SET PROBLEM: Continue the passage on coping with rejection in dating, starting right after its final sentence.

EXCERPT TO READ:
----------
This a recent episode, your players discuss one of the scariest parts of dating, Rejection; as well as the fear of being rejected (F.O.R.) Take a listen to this important two-part episode.

QUEST 5: Rejection – F*ck F.O.R. Part 1

QUEST 5: Rejection – F*ck F.O.R. Part 2

Love and Rejection, these two subjects can go hand and hand. Though the prior is what everyone wants it’s the later that everyone has actually experienced. The real question is, “How do I deal with the later; how do I deal with rejection?” Well, I’ll tell you this; there is no magic wand that can be waived and no tools of the trade to avoid it. Rejection is a part of life; it happens and you have to move on. However, hopefully this little tidbit of info will help you cope with the rejection that comes your way.

Now, before we even get to rejection we should address what got you here. Sometimes it’s a friendzone issue. Other times it’s just that you don’t mesh with a person; compatibility is usually the biggest factor.

As I said earlier, rejection is a part of life. It will happen to everyone at some point in their existence. I’m reminded of a phrase my psych teacher used to tell us about rejection, “No matter who you are; no matter how sexy, smart, fit, tall, dark, handsome, or jaw droppingly beautiful you may be. There is someone out there that is tired of fucking you or never wants the opportunity to arise.”

So let’s say you are in a relationship or you were “courting” your Quest-mate and you get the dreaded “I just don’t like you that way.” Well, this would be that thing I spoke of earlier: rejection. Remember you aren’t everyone’s candy bar. Some people don’t even like chocolate. So now that ego’s have been put out of the way let’s discuss what to do next.

There is a school of thought that says, “There is no greater pain that you can survive that’s more intense, more harsh, and near death than heartbreak.” I say to see it as “there is no greater teacher than heartbreak.” Take rejection as a teaching tool. For example: before they tell you that dreaded line we just mentioned, there were signs (little hints) and if you are too caught up with your own point of view on this love interest becoming more than a crush you may never notice them.

  1. Lack of interest. Most people don’t notice this. If your Quest-mate doesn’t make a conscious effort to communicate with you, spend time with you, or even initiate some interest in more that what you suggest…you may want to rethink your love quest-mate.
  2. Unaware of your interest. If your Quest-mate happens to show more attention to someone else INFRONT of you. It can mean that they want you to know they aren’t interested, but just don’t want to be perceived as the “the bad guy”. It’s also possible this person is unaware you are interested in them at all. You may want to make your interest known to them. Quest-mate’s aren’t mind readers.
----------
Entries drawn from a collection
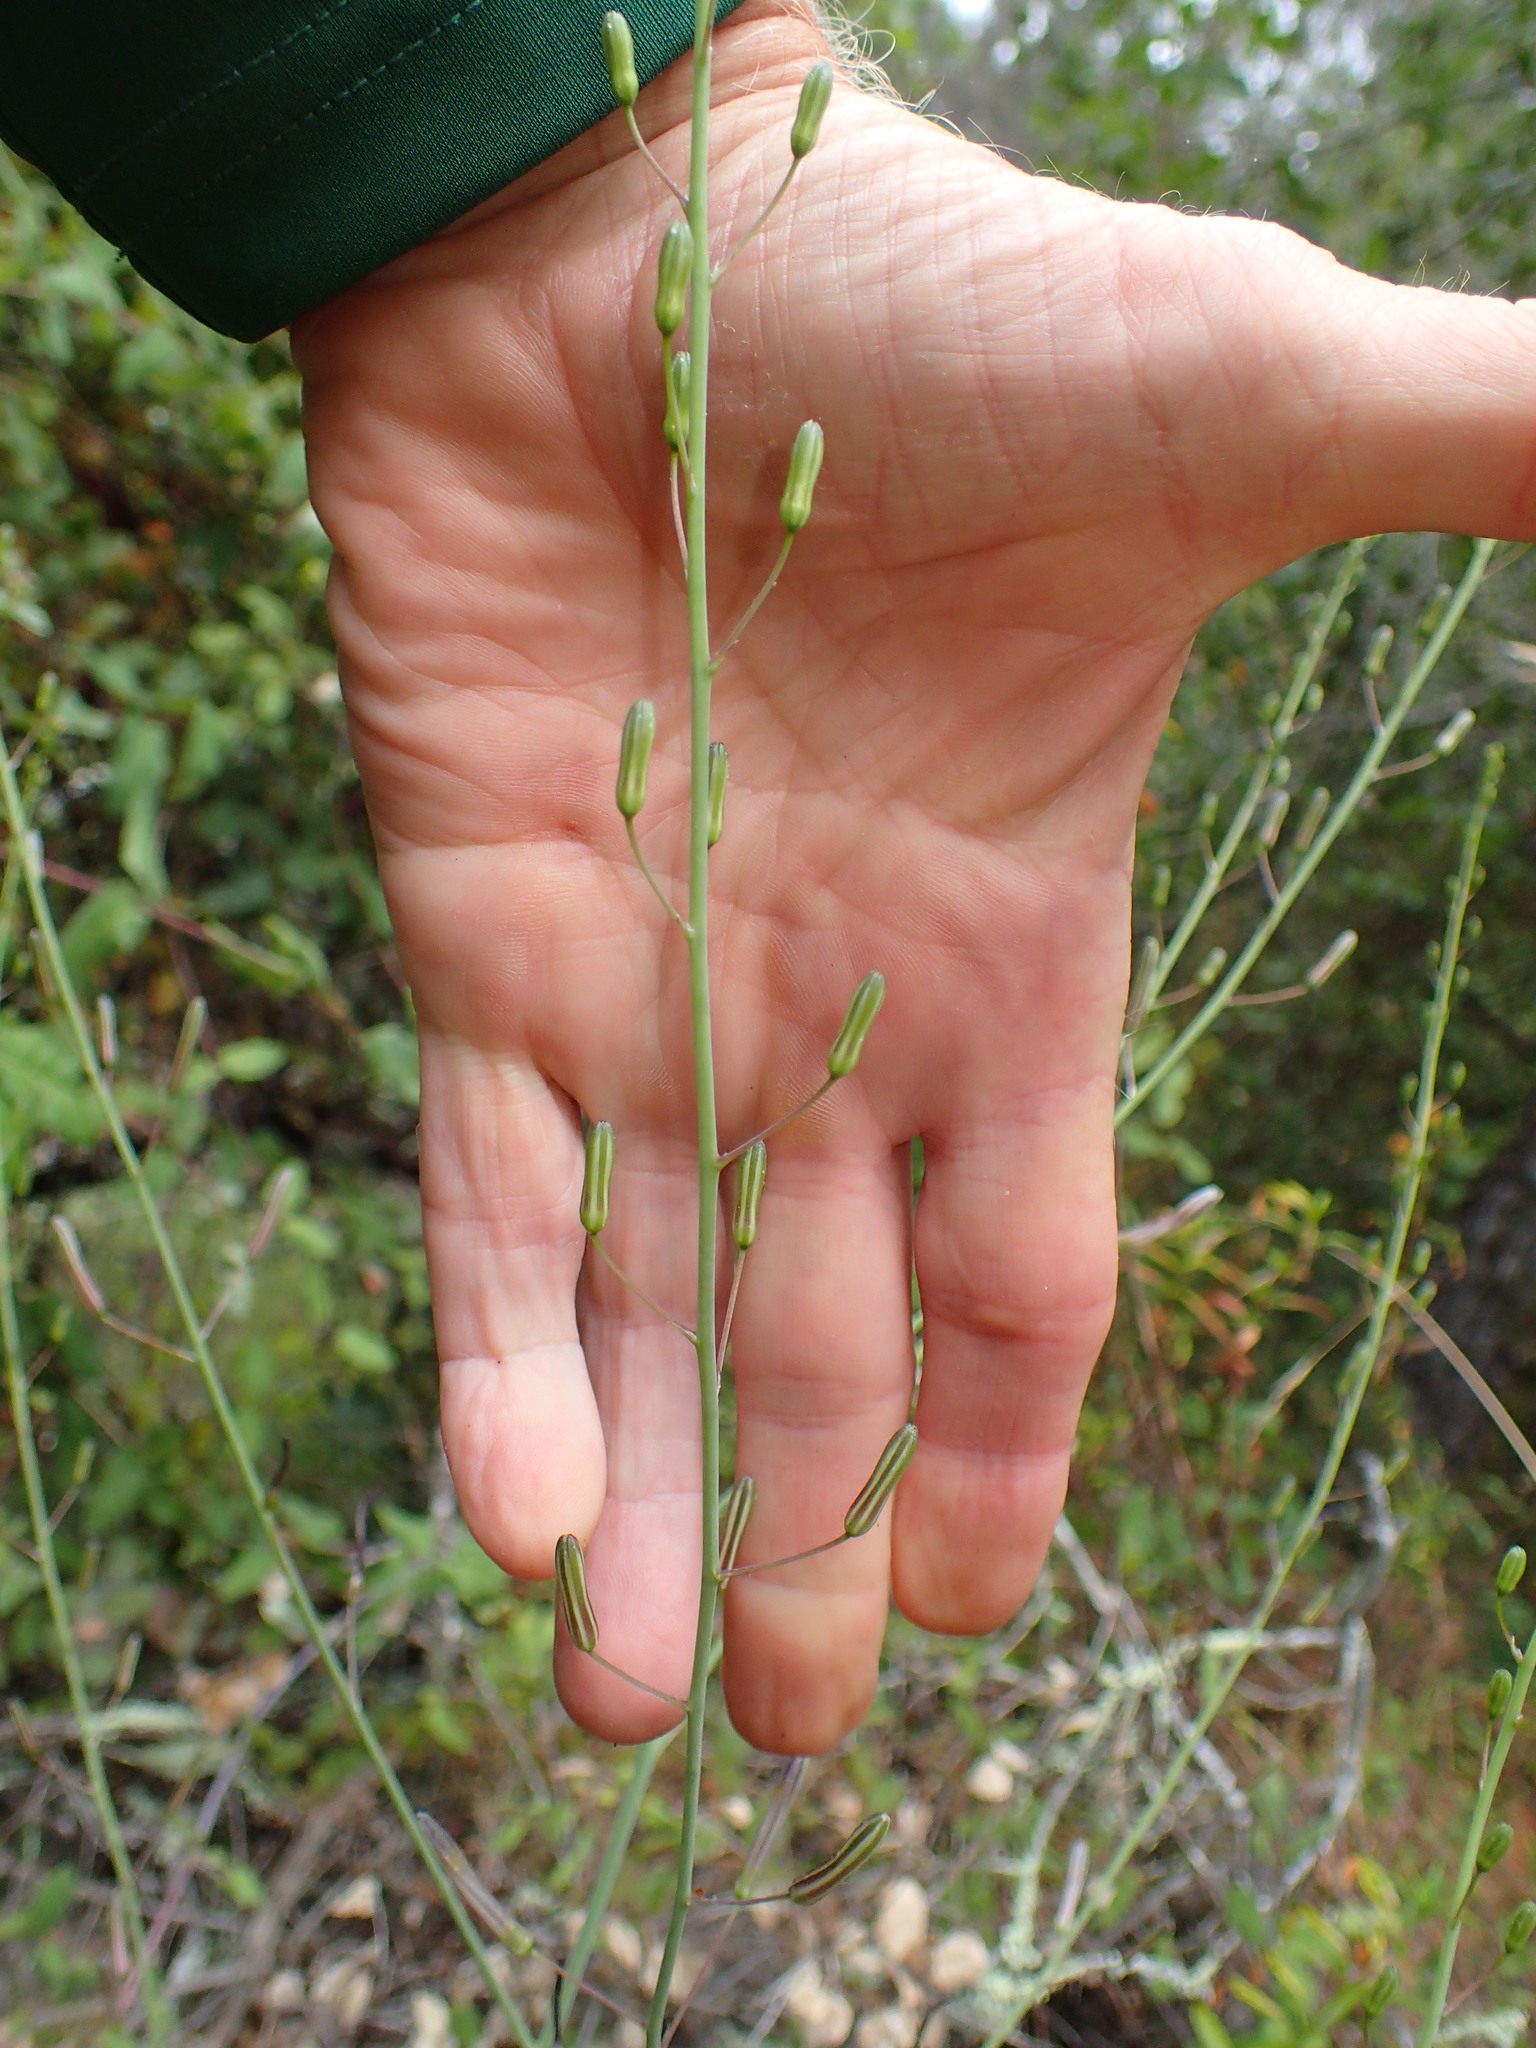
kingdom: Plantae
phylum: Tracheophyta
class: Liliopsida
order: Asparagales
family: Asparagaceae
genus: Chlorogalum
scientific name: Chlorogalum pomeridianum
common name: Amole
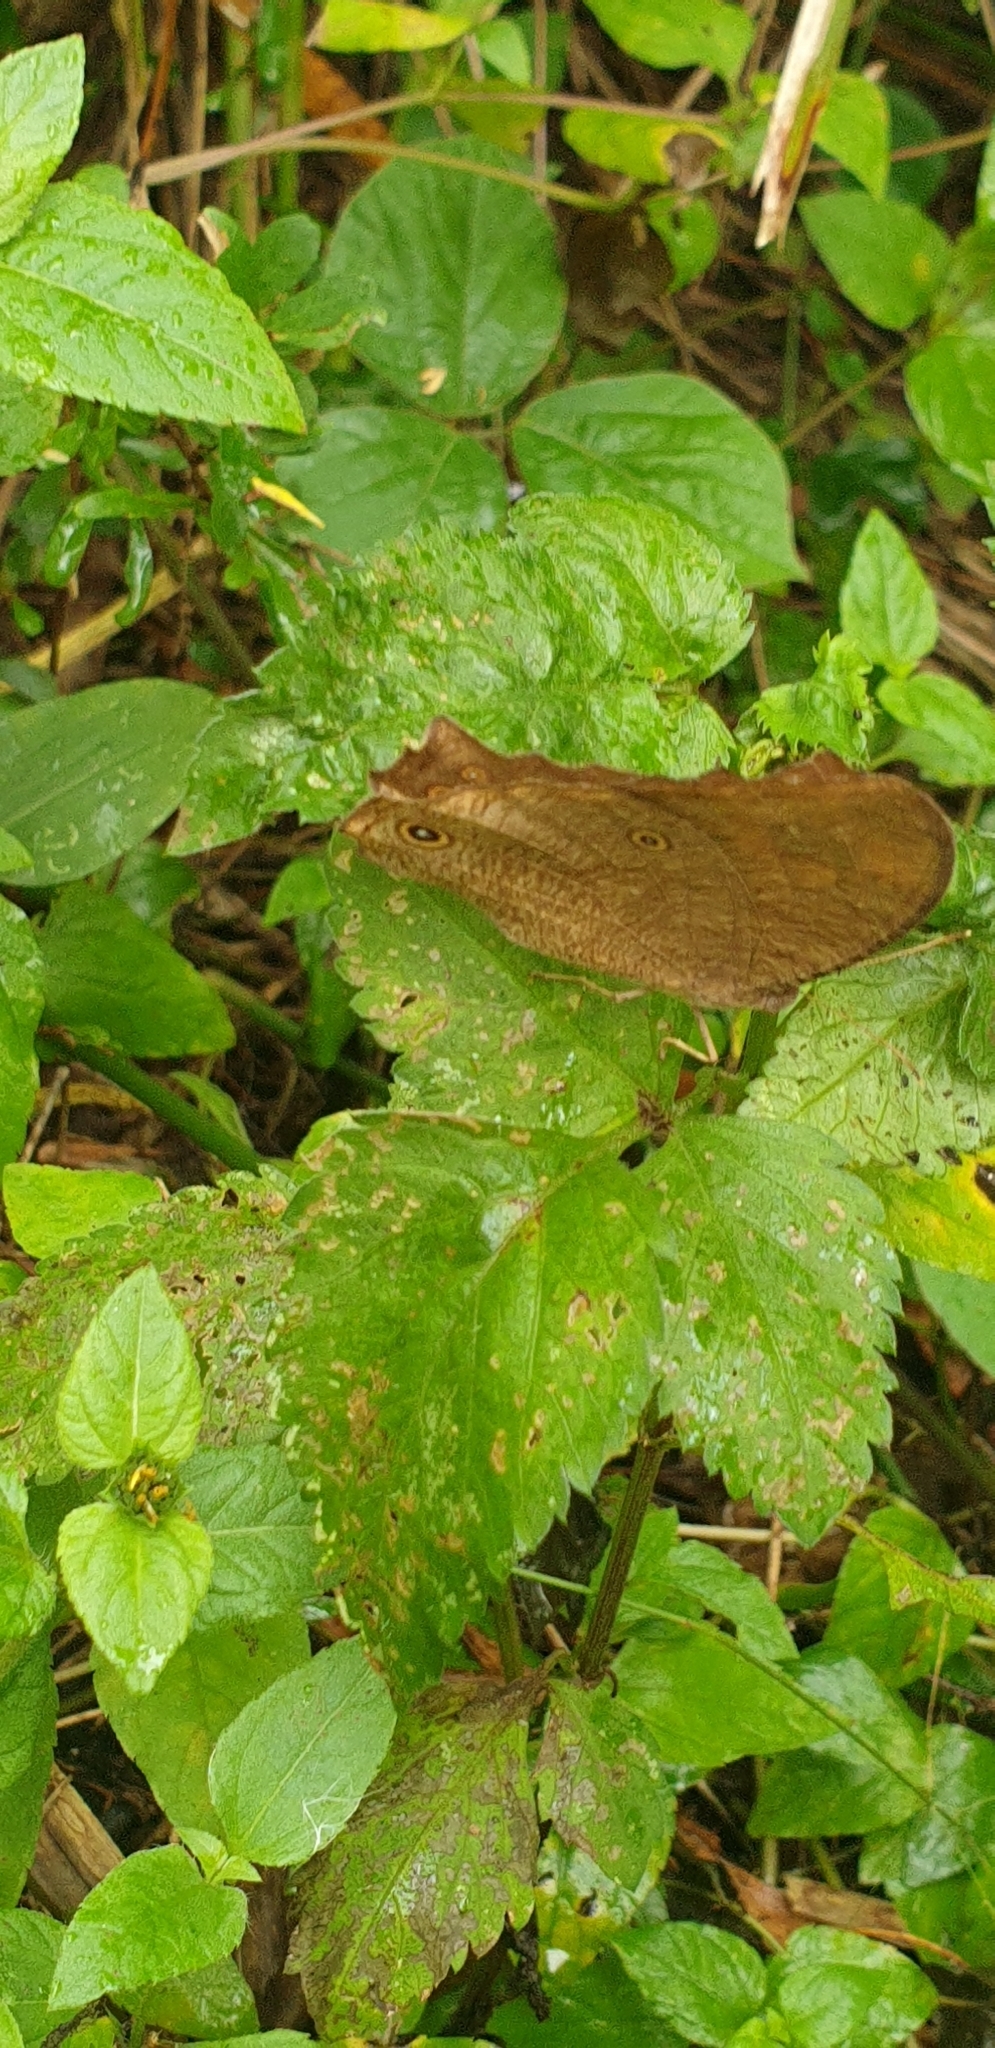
----------
REPLY:
  3. Too friendly to say what they feel. When you did make plans did they always accept/agree in person, but cancel over the phone or via text. This may be that they are unsure in how to say no and they need the buffer of time, distance, or indirect communication to do so. Which means they may feel pressured to accept the invitation when it’s offered in person, but nonetheless are not actually interested
  4. You’re someone totally different in person. Your team game is phenomenal, but your One-on-one is garbage. You’re the one person with a spotlight on them under the big-top when it’s you and friends, but you can’t keep the spark of interest when it’s just you and your Quest-mate. This may not make people initially say no, but eventually send them running. Learn to be the group person on solo-missions.

Even with all of this, you have to be cognizant of the fact that YOU CAN’T change your Quest-mate’s mind. You can show them more of who you are after the rejection, and as time passes they may end up changing their mind about how they feel about you. This, ladies and gentleman, had nothing to do with you, but everything to do with that person; they changed their own mind, not you.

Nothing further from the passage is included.